Nuages de Boris Wolowiec par François Huglo
Poétique de l’objet ou de la rêverie ? Ponge ou Bachelard ? L’un et l’autre sans doute (et ce n’est pas un hasard si ce livre est publié par Laurent Albarracin), mais à travers une poétique de la syntaxe. Le sens est l’intendance qui suit, ou ne suit pas, selon la direction du vent (de la lecture) et sa vitesse. Ou il s’immobilise, comme paralysé, interdit, au bord d’un rire idiot.
« Noli tangere golgotha goodbye des nuages.
Imbroglio taciturne des nuages, amalgame d’inconnu taciturne des
nuages, magma d’innocence inconnue des nuages ».
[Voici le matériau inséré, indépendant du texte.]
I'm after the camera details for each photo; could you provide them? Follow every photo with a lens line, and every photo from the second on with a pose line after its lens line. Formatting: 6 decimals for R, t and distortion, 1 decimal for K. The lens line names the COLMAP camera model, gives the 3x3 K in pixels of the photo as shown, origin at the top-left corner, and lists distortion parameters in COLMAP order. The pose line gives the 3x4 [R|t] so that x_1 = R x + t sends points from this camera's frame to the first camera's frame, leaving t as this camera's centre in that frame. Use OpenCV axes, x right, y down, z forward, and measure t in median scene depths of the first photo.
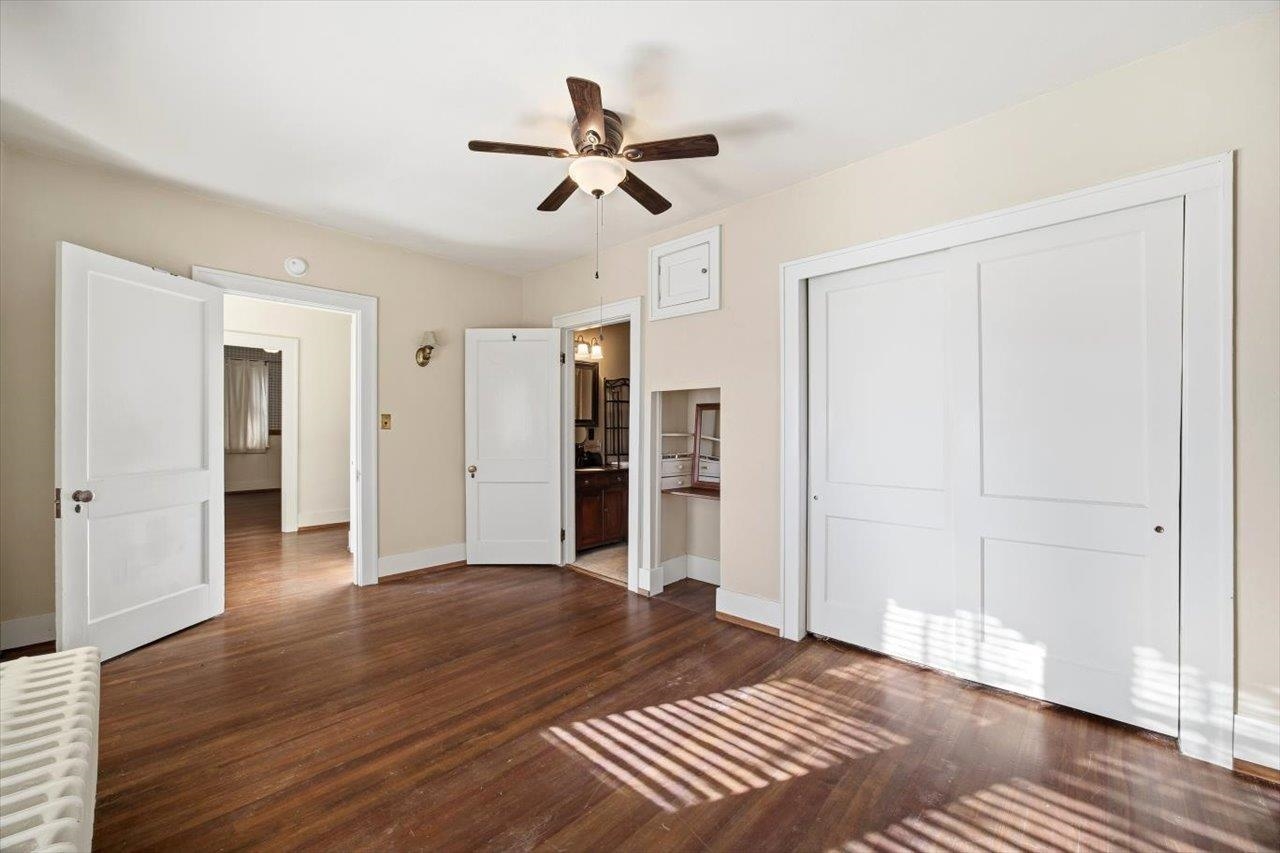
lens RADIAL K [[497.2, 0, 638.7], [0, 497.2, 430.6], [0, 0, 1]] dist [-0.009164, 0.000997]
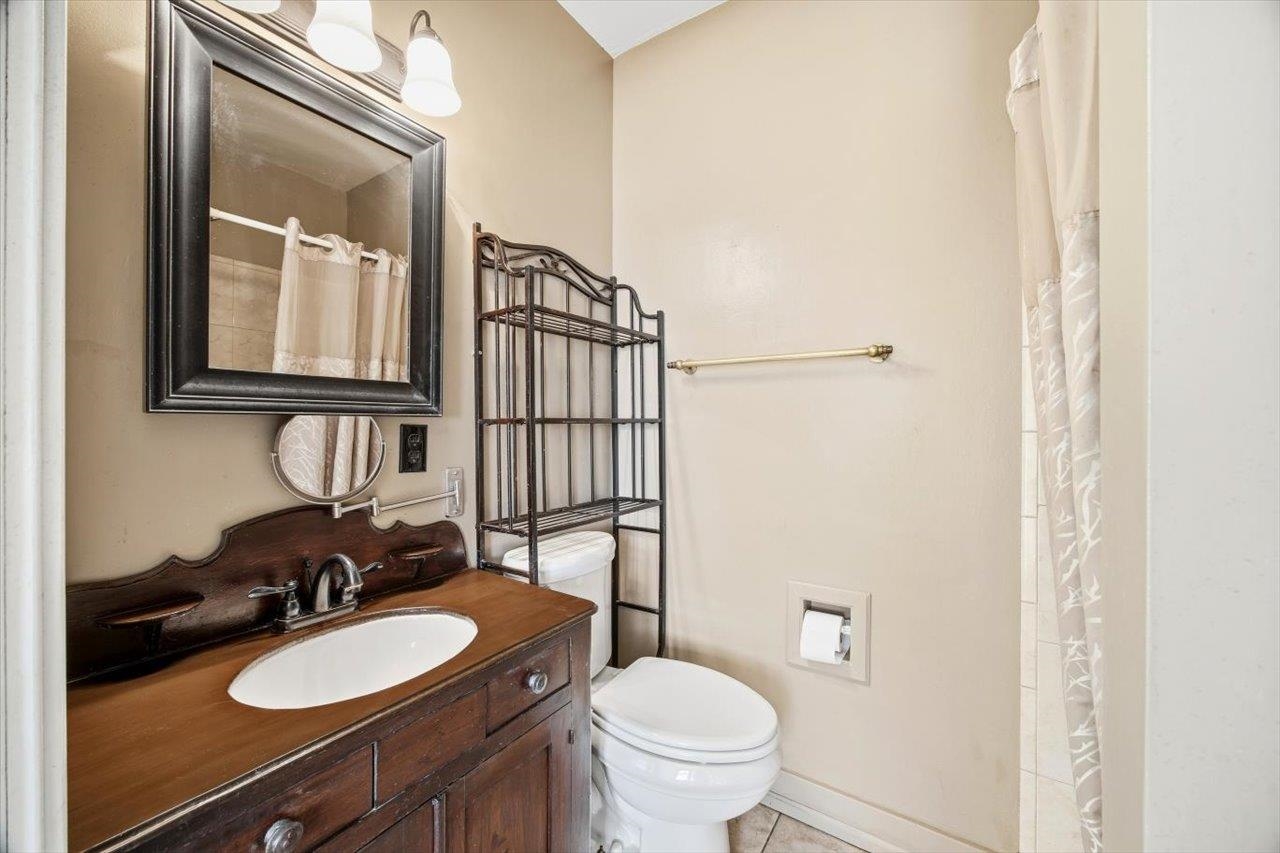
lens RADIAL K [[497.2, 0, 640.4], [0, 497.2, 421.1], [0, 0, 1]] dist [-0.009164, 0.000997]
pose [[0.987371, -0.001191, 0.158422, -0.026543], [0.001491, 0.999997, -0.001772, -0.004024], [-0.158420, 0.001985, 0.987370, 0.749185]]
La syntaxe assemble : cumulus bourgeonnants, cirrus nombreux, cirro-cumulus, nimbo-stratus, cumulo-nimbus. Se succèderont :
- une suite de mots (noms, adjectifs, verbes, adverbes, prépositions…), séparés par des virgules, appositions au mot « nuages ».
- une série où le mot « nuages », répété, est suivi d’appositions formées d’un ou plusieurs mots (nom-adjectif ou génitif).
- une autre série où le mot « nuages » devient le génitif d’ensembles nom(s)-adjectif(s) ou nom(s)-complément(s) de nom.
- des paragraphes composés d’une ou plusieurs phrases dont le mot « nuages » est le sujet, et où le verbe est suivi d’un complément ou d’un attribut.
Au saint axe de la phrase vertébrale, ou arborescente, sont préférés, du moins dans la première partie, l’agglomérat de mots-masses et la strate (le paragraphe). Le livre n’est-il pas un tas de pages, chacune tas de paragraphes, eux-mêmes tas de lignes ? Mais au modèle géologique du sédiment, il faut substituer celui du champ électrique d’attractions et de répulsions. Témoin d’accumulations successives, le lecteur précipite, ralentit, ou interrompt, un défilement qui ne le mènera nulle part, ne mènera qu’à lui-même, à sa lecture mise à nu(e).
Dans la seconde partie, deux phrases —deux aphorismes— s’étirent, s’effilochent, prolongent en de multiples directions des filaments récapitulatifs qui dérivent, comme pour se fondre dans l’immobilité du ciel. « Les nuages montrent le silence de l’aujourd’hui. Les nuages calligraphient le silence de l’aujourd’hui» devient, par exemple : «Les nuages absorbent la monstruosité de l’espace. Les nuages absorbent la monstruosité du vide de l’espace. Les nuages métamorphosent la monstruosité du vide de l’inconnu. Les nuages métamorphosent le vide en magma d’implosion de l’amnésie, en orgie de candeur de s’évanouir ».
À lire comme face au ciel, face au « gag de grâce de l’aujourd’hui », pour y prendre « le bain de toujours avec déjà ».